The artist’s recent work also includes inkjet prints
of Paris, where he lived and worked for a time before returning
to his studio in Spanish Harlem.
Juan Sanchez, honors his dual Puerto Rican/American identity
by naming his works: “Ricanstructions.” Large
and luscious, Sanchez’ prints pay homage to Puerto Rico’s
past as well as the artist’s present life in New York
City (he teaches at Hunter College) through the use of upside
down images of palm trees, family photographs, feathers, and
paint. In Victoria de Samatracia, Sanchez takes a
classical Greek theme and reworks it with a Caribbean flair
and sensibility.

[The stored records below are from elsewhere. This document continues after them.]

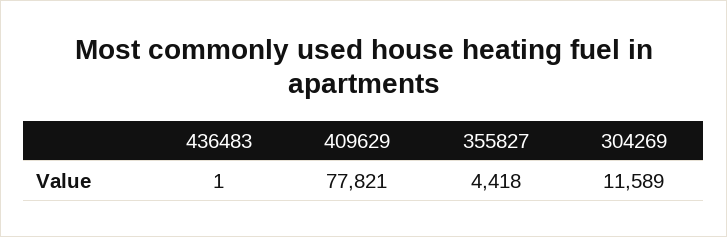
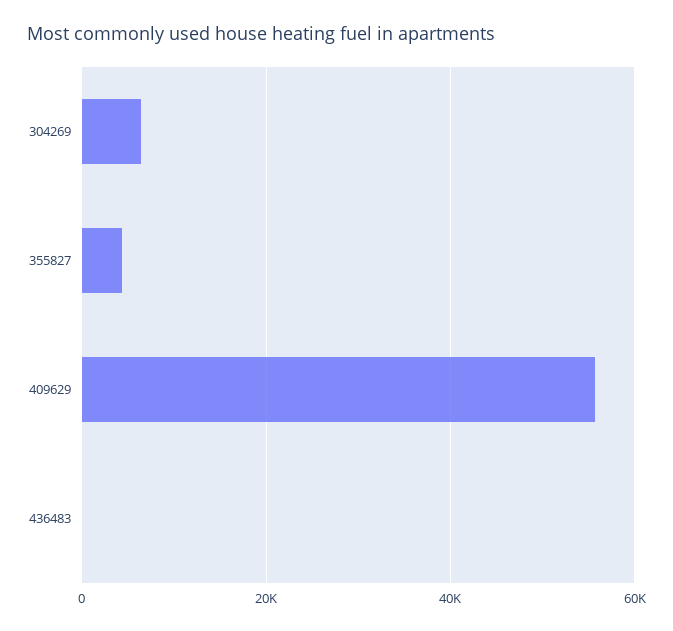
  {
    "436483": 1,
-   "409629": 77821,
+   "409629": 56000,
    "355827": 4418,
-   "304269": 11589
+   "304269": 6000
  }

Sanchez frequently splices documentary images
with spiral patterns and other Taino symbols that convey a
sense of historical continuity.
The work of all three artists has been widely exhibited in
the United States, in Central and South America, as well as
in Italy, France and Bulgaria and the Netherlands. All three
are exponents of art that bridges “high art” and
folkloric traditions with ease and grace.
The Mishkin Gallery is located at Baruch College, 135 E. 22nd
Street, New York City. Gallery hours are Monday – Friday,
Noon to 5 pm; Thursday, Noon to 7 pm.
All shows are free and open to the public.